Speaking on Goldman Sachs's Exchanges podcast, Brown—who is worth $100 million according to Forbes—said he was working late with a colleague when they came across a problem neither of them could solve.
"It was around 1 a.m. and I picked up the phone to call him," Brown recalled. "[My colleague] said to me 'Wait, you can't call this guy in the middle of the night, he doesn't make enough money.' So I said: 'Fine, how about this? I'll call him, I'll tell him we're going to give him a raise, and then ask the question.' So that's what we did."
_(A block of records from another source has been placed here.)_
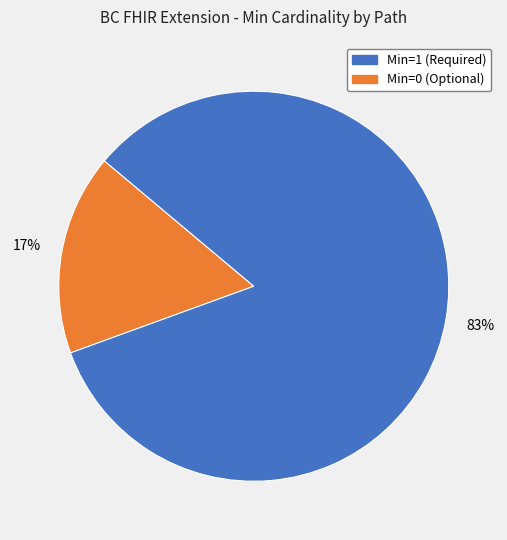

Count the number of slices in the pie.

2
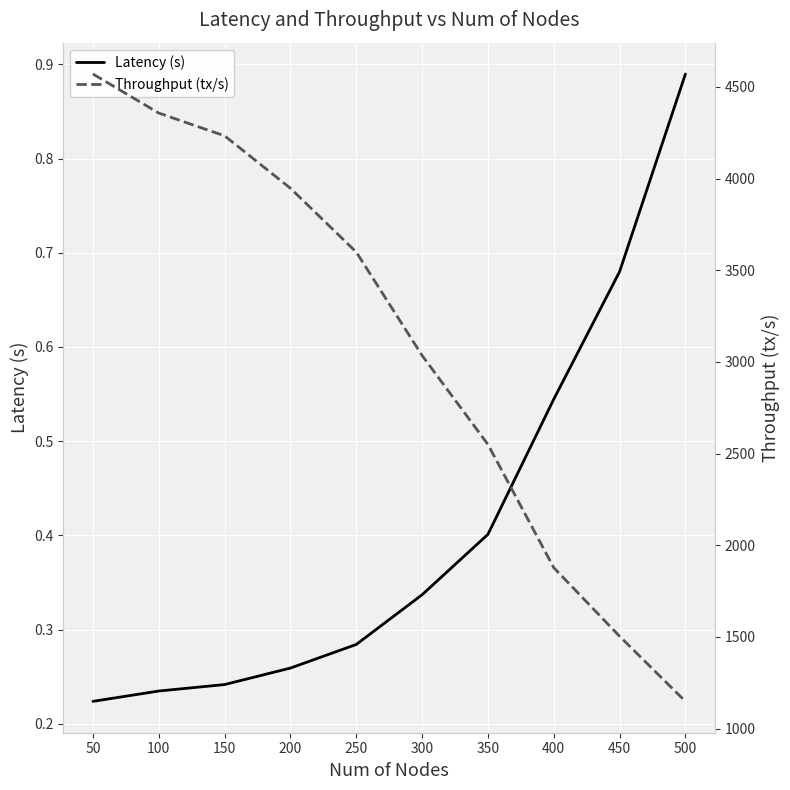

Which series changed the most between 400 and 500?

Throughput (tx/s)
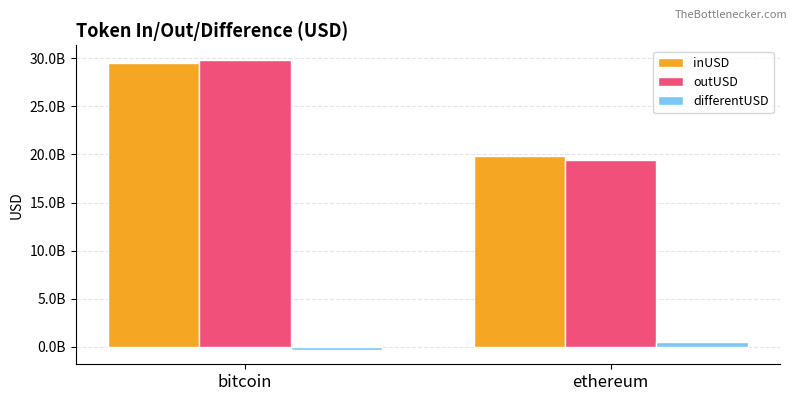

Reading left to right, what are all the values shown in this chart?

inUSD: 29527450769.4	19847666183.5
outUSD: 29853784787.0	19401508405.0
differentUSD: -326334017.6	446157778.5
Brown himself confesses to sending emails at 2 a.m. and barely sleeping. But the legendary investor, who trained as a language technology expert at IBM before joining the Jim Simons-founded firm, said he gets his job done thanks to an unusual tactic: sleeping in the office.
The hedge funder confirmed in last week's episode of Exchanges that it was "true" he had spent almost 2,000 nights sleeping in his Long Island office.
"For me productivity wise, it's really fantastic to spend nearly 80 straight hours each week, with no interruptions except sleep, thinking about work," he said.
After the grueling ritual, Brown said he spends three "normal" days at home—his wife Margaret Hamburg, the former Commissioner of the U.S. Food and Drug Administration, works in Washington, D.C.
"Of course I really miss my family," the father of two said. "But the freedom to concentrate non-stop while surrounded by my colleagues is hugely valuable. The job is so demanding, I really don't see how I could do it otherwise."
Brown was also sentimental about why he works so hard when he's away from his family.
"My experience has been that when a husband and a wife work in two different towns, the husband commutes," he added. "Psychologically if I'm going to be away from my family, I have to work. I sleep in my office when I'm in Long Island."
Aside from working into the early hours, Brown has established another unorthodox practice at the wealth management firm he leads.
Having joined Renaissance Technologies two decades ago—being promoted to executive vice president in 2003 and being named a co-CEO in 2010—Brown has set an unusual precedent for the company and stuck with it.
He told podcast host Raj Mahajan, global head of systematic client franchise at Goldman Sachs, that new hires at the company are "almost exclusively" from a non-finance background.
With so much riding on Wall Streets whims, many of Renaissance's competitors might find that strange, but for Brown—who worked on the earliest iterations of AI large language models like ChatGPT—it makes perfect sense.
Renaissance Technologies uses quantitative models derived from mathematical and statistical analysis to inform its investment decisions.
"We find it much easier to teach mathematicians about the markets than it is to teach mathematics and programming to people who know about the markets," Brown said. "Everything we do we figured out for ourselves, and I really like it that way. Unlike some of our competitors, we try to avoid hiring people that have been at other financial firms."